When refactoring, you need to think of which alternative forms of code are equivalent but better. In C++ I've removed unused variables, only to find they were RAII variables, and their mere presence had a semantic effect. In R I've removed redundant if expressions, only to find the apparently pure condition had the effect of coercing a variable and changing its type. In Haskell, it's equally possible to make refactorings that at first glance appear safe but aren't - however, in practice, it happens a lot less. I think there are a few reasons for that:

  • Haskell is pure and evaluation strategy is largely unobservable - moving a statement "before" or "after" another lexically is usually safe.
  • Refactorings that do go wrong, for example variables that accidentally get moved out of scope or types which are no longer as constrained, usually result in compiler errors.
  • The Haskell community cares about semantics and laws. The Monad laws are satisfied by almost all monads, flagrantly breaking those laws is rare.
  • Functions like unsafePerformIO, which could harm refactoring, are almost always used behind a suitable pure abstraction.

Note that these reasons are due to both the language, and the conventions of the Haskell community. (Despite these factors, there are a few features that can trip up refactorings, e.g. exceptions, record wildcards, space-leaks.)

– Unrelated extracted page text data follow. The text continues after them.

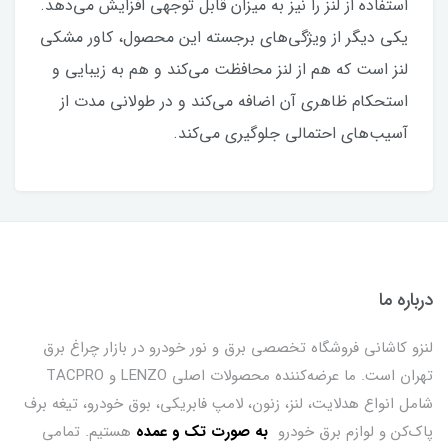
استفاده از لنز را نیز به میزان قابل توجهی افزایش می‌دهد.
یکی دیگر از ویژگی‌های برجسته این محصول، کاور مشکی
لنز است که هم از لنز محافظت می‌کند و هم به زیبایی و
استحکام ظاهری آن اضافه می‌کند و در طولانی‌ مدت از
آسیب‌های احتمالی جلوگیری می‌کند.
درباره ما
لنزو کاشانی فروشگاه تخصصی برق و نور خودرو در بازار چراغ برق
تهران است. ما عرضه‌کننده محصولات اصلی LENZO و TACPRO
شامل انواع هدلایت، لنز، زنون، لامپ فابریکی، بوق خودرو، تیغه برف
پاک‌کن و لوازم برق خودرو
ب
ه صورت تک و عمده
هستیم. تمامی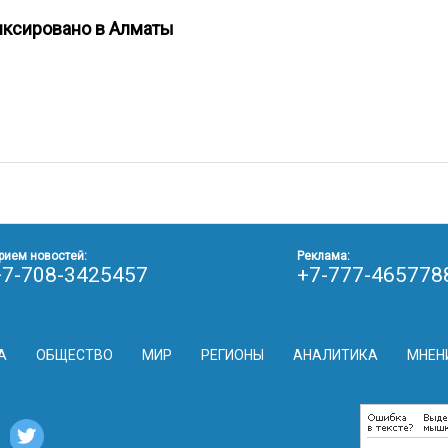
фиксировано в Алматы
рием новостей:
Реклама:
+7-708-3425457
+7-777-465778
А
ОБЩЕСТВО
МИР
РЕГИОНЫ
АНАЛИТИКА
МНЕН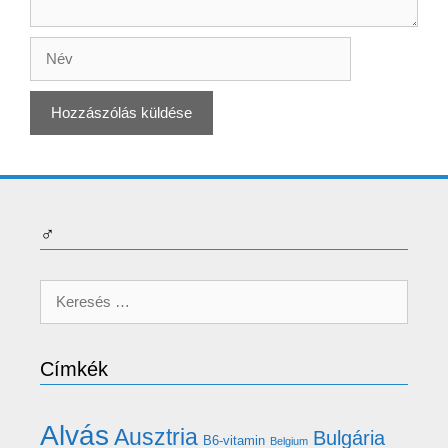
Név
♂
Keresés:
Címkék
Alvás
Ausztria
Bulgária
B6-vitamin
Belgium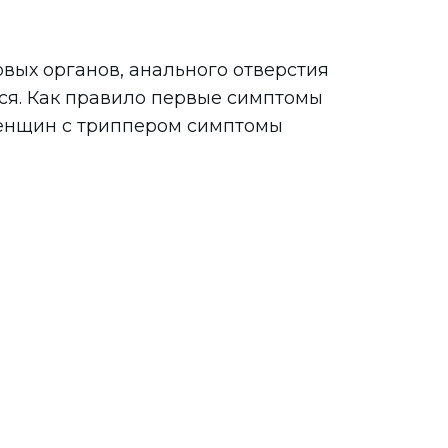
вых органов, анального отверстия
ся. Как правило первые симптомы
 женщин с триппером симптомы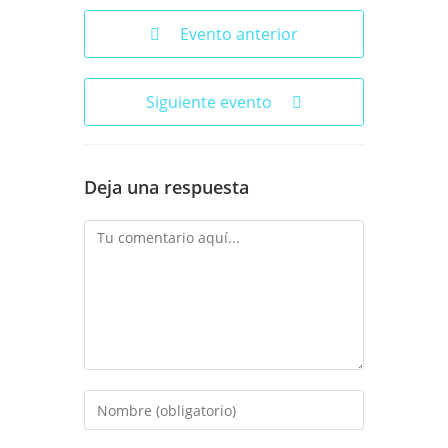
Evento anterior
Siguiente evento
Deja una respuesta
Comentario
Introduce
tu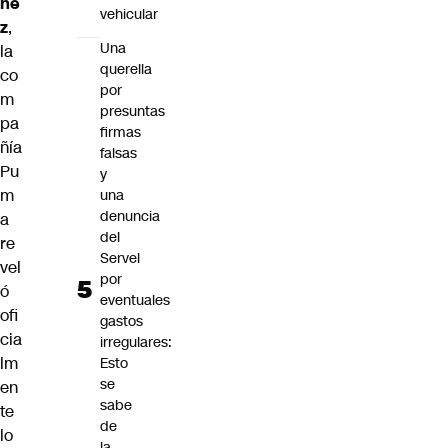
he
vehicular
z
,
Una
la
querella
co
por
m
presuntas
pa
firmas
ñía
falsas
Pu
y
m
una
denuncia
a
del
re
Servel
vel
por
ó
eventuales
ofi
gastos
cia
irregulares:
lm
Esto
se
en
sabe
te
de
lo
la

To take a very concrete example, today I was faced with the code:

f = fromMaybe (not b) . select
if f v == b then opt1 else opt2

At one point the function f was used lots, had a sensible name and nicely abstracted some properties. Now f is used once, the semantics are captured elsewhere, and the code is just unclear. We can refactor this statement, focusing on the condition:

f v == b
-- inline f
(fromMaybe (not b) . select) v == b
-- remove brackets and inline (.)
fromMaybe (not b) (select v) == b
-- expand to a case statement
(case select v of Nothing -> not b; Just x -> x) == b
-- push the == down
case select v of Nothing -> not b == b; Just x -> x == b
-- simplify not b == b
case select v of Nothing -> False; Just x -> x == b
-- collapse back up
select v == Just b

And now substitute back in:

if select v == Just b then opt1 else opt2

Our code is now much simpler and more direct. Thanks to the guarantees I expect of Haskell programs, I also have a high degree of confidence this code really is equivalent - even if it isn't obvious just looking at beginning and end.